Morning Briefing: Commercial lenders could be at risk says Fitch

by Steve Randall09 Nov 2016
Commercial lenders could be at risk says Fitch
The commercial real estate market is set to soften and lending trends are not sustainable in the medium term according to ratings agency Fitch.

It says that as residential mortgage lending has slipped due to lower homeownership rates, lenders have increased their exposure to the commercial sector with property valuations approaching or exceeding pre-crisis levels.

The report notes that although multi-family lending has been the main driver of the CRE lending sector, construction lending has declined. Fitch says this is significant as the loss severity in the last financial crisis was highest for construction lending and it expects the same to be true in the next crisis.

However, it warns that some lenders have increased construction lending and these include some of America’s smallest banks. Not all small lenders are a risk though, due to differing underwriting practices.
 
Foreclosures continue to fall
Completed foreclosures were down again in September, with a 7 per cent drop year-over-year to 36,000.

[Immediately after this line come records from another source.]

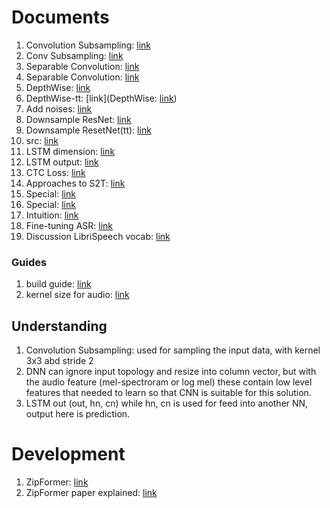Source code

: # Documents
1. Convolution Subsampling: [link](https://www.tutorialexample.com/understand-convolution-subsampling-module-in-conformer-deep-learning-tutorial/)
2. Conv Subsampling: [link](https://blog.csdn.net/ldy007714/article/details/127086170?ops_request_misc=%257B%2522request%255Fid%2522%253A%2522171118103416800184166564%2522%252C%2522scm%2522%253A%252220140713.130102334..%2522%257D&request_id=171118103416800184166564&biz_id=0&spm=1018.2226.3001.4187)
3. Separable Convolution: [link](https://towardsdatascience.com/a-basic-introduction-to-separable-convolutions-b99ec3102728)
4. Separable Convolution: [link](https://blog.csdn.net/yyp1998/article/details/121048613?spm=1001.2101.3001.4242.1&utm_relevant_index=3)
5. DepthWise: [link](https://www.youtube.com/watch?v=ftc7rj7kzQ0)
6. DepthWise-tt: [link](DepthWise: [link](https://www.youtube.com/watch?v=ftc7rj7kzQ0))
7. Add noises: [link](https://www.linkedin.com/pulse/signal-to-noise-ratio-snr-explained-leonid-ayzenshtat/)
8. Downsample ResNet: [link](https://stackoverflow.com/questions/55688645/how-downsample-work-in-resnet-in-pytorch-code)
9. Downsample ResetNet(tt): [link](https://blog.paperspace.com/writing-resnet-from-scratch-in-pytorch/)
10. src: [link](https://gitlab.com/nguyentri.alan/conformer)
11. LSTM dimension: [link](https://stackoverflow.com/questions/61632584/understanding-input-shape-to-pytorch-lstm)
12. LSTM output: [link](https://stackoverflow.com/questions/48302810/whats-the-difference-between-hidden-and-output-in-pytorch-lstm)
13. CTC Loss: [link](https://stackoverflow.com/questions/62251289/how-to-correctly-use-ctc-loss-with-gru-in-pytorch)
14. Approaches to S2T: [link](https://theaisummer.com/speech-recognition/)
15. Special: [link](https://docs.nvidia.com/nemo-framework/user-guide/latest/nemotoolkit/asr/models.html#conformer-ctc)
16. Special: [link](https://docs.nvidia.com/nemo-framework/user-guide/latest/nemotoolkit/asr/api.html#nemo.collections.asr.models.EncDecCTCModelBPE)
17. Intuition: [link](https://www.youtube.com/watch?v=co1ny5ztYCI)
18. Fine-tuning ASR: [link](https://docs.nvidia.com/nemo-framework/user-guide/latest/nemotoolkit/asr/intro.html#asr-tutorial-notebooks)
19. Discussion LibriSpeech vocab: [link](https://discourse.mozilla.org/t/building-lm-noticed-vocab-txt-and-librispeech-lm-norm-txt-have-a-lot-of-low-quality-words/33261/4)
### Guides
1. build guide: [link](https://www.assemblyai.com/blog/end-to-end-speech-recognition-pytorch/)
2. kernel size for audio: [link](https://stats.stackexchange.com/questions/441847/conv2d-kernel-size-for-audio-related-tasks)

## Understanding
1. Convolution Subsampling: used for sampling the input data, with kernel 3x3 abd stride 2
2. DNN can ignore input topology and resize into column vector, but with the audio feature (mel-spectroram or log mel) these contain low level features that needed to learn so that CNN is suitable for this solution.
3. LSTM out (out, hn, cn) while hn, cn is used for feed into another NN, output here is prediction.


# Development
1. ZipFormer: [link](https://arxiv.org/pdf/2310.11230.pdf)
2. ZipFormer paper explained: [link](https://www.youtube.com/watch?v=jvtTs9q1l8w)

CoreLogic reported that foreclosure inventory was down 31.1 per cent year-over-year to around 340,000, 0.9 per cent of all homes with a mortgage. A year earlier the total was around 1.3 per cent (493,000 homes).

The data also reveals a sharp drop in the number of mortgages in serious delinquency to 1 million or 2.6 per cent of all homes with a mortgage. This is the lowest rate since August 2007.

“September's serious delinquency rate dropped by 25 percent compared to a year earlier, the third consecutive monthly acceleration in the rate of decline,” said Dr. Frank Nothaft, chief economist for CoreLogic. “This improvement is continued evidence of the recovery in the housing market, especially given that the decreases were fairly uniform in most cities across the country.”
 
Insurer ordered to cut homeowners, renters rates
Homeowners and renters who have insurance policies from State Farm Insurance Company will see lower premiums following a ruling from California’s Insurance Commissioner.

The average reduction will be 7 per cent with homeowners’ premiums down on average 5.37 per cent, renters saving an average 20.39 per cent, and condo insurance down by an average 13.81 per cent.

"After considering the evidence and actuarial analyses submitted, I concluded State Farm's homeowner, rental and condo insurance rates are excessive," said Commissioner Dave Jones. "My order reduces State Farm rates an average of 7 percent, saving consumers $78.6 million annually and required refunds of more than $100 million in excessive rates collected since July 15, 2015. As California's insurance commissioner, protecting consumers from excessive rates continues as one of my highest priorities."